Avec ce quatrième portrait, Johann Rousselot nous présente un personnage atypique, véritable pourvoyeur de l’information qui contribue, à sa manière, à la révolution tunisienne. Il nous montre aussi que le mouvement plonge ses racines dans le pays tout entier et n’est pas limité à un phénomène urbain. Par ailleurs, le travail de fond de blogueurs tels que Chiheb démontre que la révolution a également une histoire et n’a pas été aussi spontanée qu’on pourrait le croire.

Famous Anonymous
Les réseaux sociaux ont participé activement à la « Révolution de jasmin » en canalisant et catalysant la colère de tout un peuple. Ce mouvement a été rendu possible par l’engagement de personnes dont l’identité numérique était affirmée – auxquels les portraits publiés ici rendent hommage –, mais aussi par des personnes anonymes, les Anonymous, qui ont permis aux réseaux de fonctionner. Cette communauté, née en 2003, défend farouchement la liberté d’expression en dégageant les ego et en revendiquant une conscience collective de l’Internet.

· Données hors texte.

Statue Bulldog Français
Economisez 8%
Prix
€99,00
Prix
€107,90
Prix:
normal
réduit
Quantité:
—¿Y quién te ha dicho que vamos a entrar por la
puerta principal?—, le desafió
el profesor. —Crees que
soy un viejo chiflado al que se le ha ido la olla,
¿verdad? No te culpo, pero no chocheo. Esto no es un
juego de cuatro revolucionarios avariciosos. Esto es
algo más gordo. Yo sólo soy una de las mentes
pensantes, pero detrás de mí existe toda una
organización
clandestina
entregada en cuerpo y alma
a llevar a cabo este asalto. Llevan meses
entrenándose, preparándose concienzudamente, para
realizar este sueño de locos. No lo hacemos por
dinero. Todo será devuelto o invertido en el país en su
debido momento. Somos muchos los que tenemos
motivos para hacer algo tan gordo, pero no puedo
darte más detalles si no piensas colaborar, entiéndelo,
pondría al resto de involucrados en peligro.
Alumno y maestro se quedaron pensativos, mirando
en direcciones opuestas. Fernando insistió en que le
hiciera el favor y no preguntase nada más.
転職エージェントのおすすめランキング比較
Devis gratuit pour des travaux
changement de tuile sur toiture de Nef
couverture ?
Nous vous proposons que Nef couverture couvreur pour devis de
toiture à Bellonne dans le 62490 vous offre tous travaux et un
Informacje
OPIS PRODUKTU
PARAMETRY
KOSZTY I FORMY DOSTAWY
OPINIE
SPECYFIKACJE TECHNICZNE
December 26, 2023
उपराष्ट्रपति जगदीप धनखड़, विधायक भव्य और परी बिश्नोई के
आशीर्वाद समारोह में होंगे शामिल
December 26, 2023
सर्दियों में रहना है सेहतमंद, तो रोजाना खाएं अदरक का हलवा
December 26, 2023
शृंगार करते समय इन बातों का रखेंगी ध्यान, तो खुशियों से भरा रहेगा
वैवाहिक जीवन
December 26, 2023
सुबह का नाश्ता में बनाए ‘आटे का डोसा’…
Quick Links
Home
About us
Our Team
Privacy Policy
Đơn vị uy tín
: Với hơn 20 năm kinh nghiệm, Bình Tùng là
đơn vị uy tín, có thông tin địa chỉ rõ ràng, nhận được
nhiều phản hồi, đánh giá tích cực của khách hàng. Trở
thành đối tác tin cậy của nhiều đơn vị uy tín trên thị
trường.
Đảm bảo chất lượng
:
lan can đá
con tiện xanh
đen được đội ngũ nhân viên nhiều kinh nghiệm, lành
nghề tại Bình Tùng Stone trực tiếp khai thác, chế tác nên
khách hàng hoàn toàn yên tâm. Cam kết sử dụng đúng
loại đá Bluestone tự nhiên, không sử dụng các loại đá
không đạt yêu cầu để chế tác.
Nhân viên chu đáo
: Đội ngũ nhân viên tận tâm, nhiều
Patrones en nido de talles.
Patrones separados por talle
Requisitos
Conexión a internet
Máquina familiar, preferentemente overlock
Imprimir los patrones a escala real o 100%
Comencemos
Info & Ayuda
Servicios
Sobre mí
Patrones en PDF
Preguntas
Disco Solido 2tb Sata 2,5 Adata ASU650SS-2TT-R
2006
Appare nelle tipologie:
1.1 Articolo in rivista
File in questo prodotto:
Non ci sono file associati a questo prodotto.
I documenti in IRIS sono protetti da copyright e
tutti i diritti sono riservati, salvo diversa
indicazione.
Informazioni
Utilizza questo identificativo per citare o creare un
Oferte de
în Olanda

Après des attaques ciblées sur le site de la scientologie ou de multinationales, les Anonymous ont participé activement à l’aventure WikiLeaks. En 2010, ils contribuent à la lutte contre la censure de l’Internet dans plusieurs pays, particulièrement en Tunisie. D’une certaine manière : « La Tunisie n’est qu’une pièce du puzzle qui est en train de se mettre en place », conclut Johann Rousselot.
La mise en commun de nombreuses intelligences constitue une force que le régime de Ben Ali a largement sous-estimée. Une force qui inquiète de nombreux gouvernements. Une force où la puissance du collectif s’exprime à plein.